The industry’s largest trade group – the Pharmaceutical Research and Manufacturers of America, or PhRMA – denounced Trump’s move as “a reckless attack on the very companies working around the clock to beat COVID-19.”
PhRMA President and Chief Executive Stephen Ubl called the policy “unworkable” and an “overreach,” and said it would give foreign governments a say in how the United States provides access to treatments.

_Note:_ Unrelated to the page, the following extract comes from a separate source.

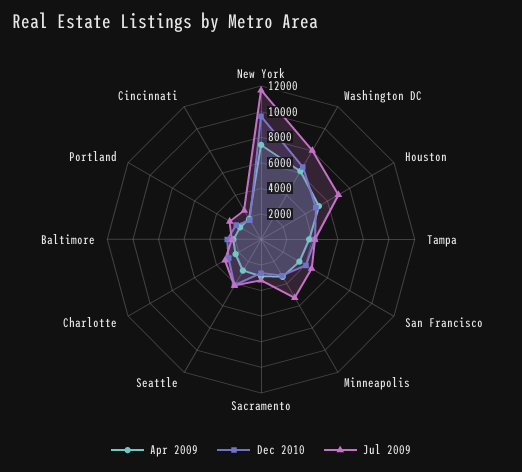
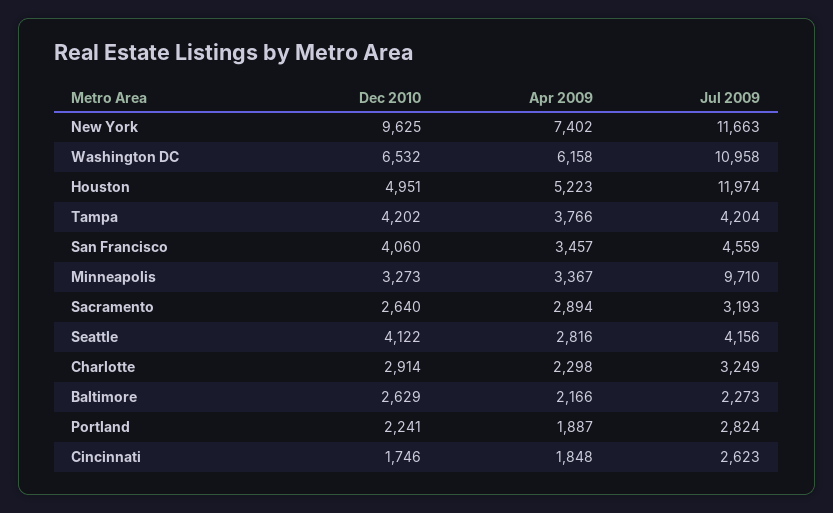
Jul 2009, Washington DC: 8000 -> 10958
Jul 2009, Houston: 7000 -> 11974
Jul 2009, Minneapolis: 5000 -> 9710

Larry Levitt, health economist at the Kaiser Family Foundation research organization, wrote on Twitter that Trump’s executive order “does not by itself do anything. It has to be followed up by regulations, which will take time.”
The Biotechnology Innovation Organization said the move would reduce industry investment. “We will use every tool available – including legal action if necessary – to fight this risky foreign price control scheme,” Dr. Michelle McMurry-Heath, president and CEO of the group, said in a statement.
The Republican president signed an executive order in July to require Medicare to tie the prices it pays for drugs to those paid by other countries. Its implementation, however, was delayed as the administration sought to work out a solution with the industry.
Three other executive orders were signed in July, which were designed to reduce drug costs for consumers in a bid to highlight Trump’s commitment to cutting prescription prices before the November election.
The orders ranged from relaxing drug importation rules to cutting Medicare payments to drugmakers.